Web Scraping Using Scrapy

Sumitkumar Pandey
5y
18.8k
0
5
25
Blog

What is Web Scraping?

Web Scraping is extracting a large amount of data from websites. This data then can be saved in your local file on the computer or in the database table.

We can use this data to do the analysis. For example, we can scrape prices of products from e-commerce websites and then analyze them.

Why Web Scraping?

Data displayed on the website can only be viewed on the browser. We don't get to save this information. For this, we actually need to copy/paste the entire website which is boring sometimes. So, instead, we can use scrapers to get the information in a fraction of minutes.

Scrapy Framework

Scrapy is the web scraping framework written in Python.
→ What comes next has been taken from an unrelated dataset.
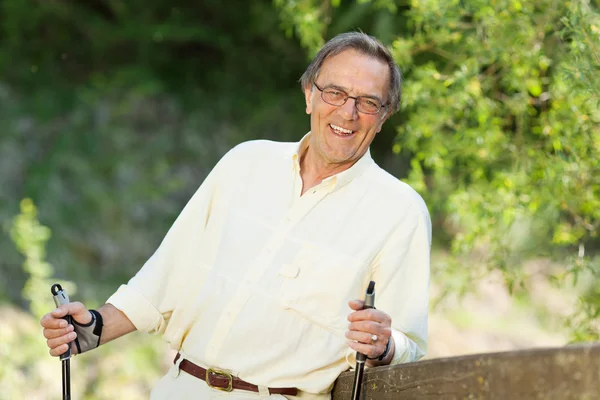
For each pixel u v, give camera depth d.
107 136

It can be used for various purposes like data mining, monitoring, and test automating. Scrapy is open source and available for python 2.7 and python 3.4 and above version.

Here, we will see how easily we can scrape websites using the Scrapy framework.

Steps

Requirement

Install Python 2.7 or Python 3.4 or above. Here is the link for downloading python Python Link.
Install Scrapy

Open your command prompt or terminal and type,

pip install scrapy
Scrapy Shell

Scrapy has a ScrapyShell which can be used for testing or debugging your code and you can also scrape the URLs from here. So, once you have successfully installed Scrapy, just write in your command prompt or Terminal -

scrapy shell
Fetch

Once ScrapyShell is started successfully, we can start scraping. Fetch is going to request the response and scrape the data. For now, I am going to take my friend's website "ugentertainment.in".

fetch("http://ugentertainment.in/")
View

The view will open the response in your default browser.

view(response)

and the scraped website will open in the default browser and you can compare the original website and scraped website.

Scaped Website

Original Website

And you are done with scraping your first website using Scrapy.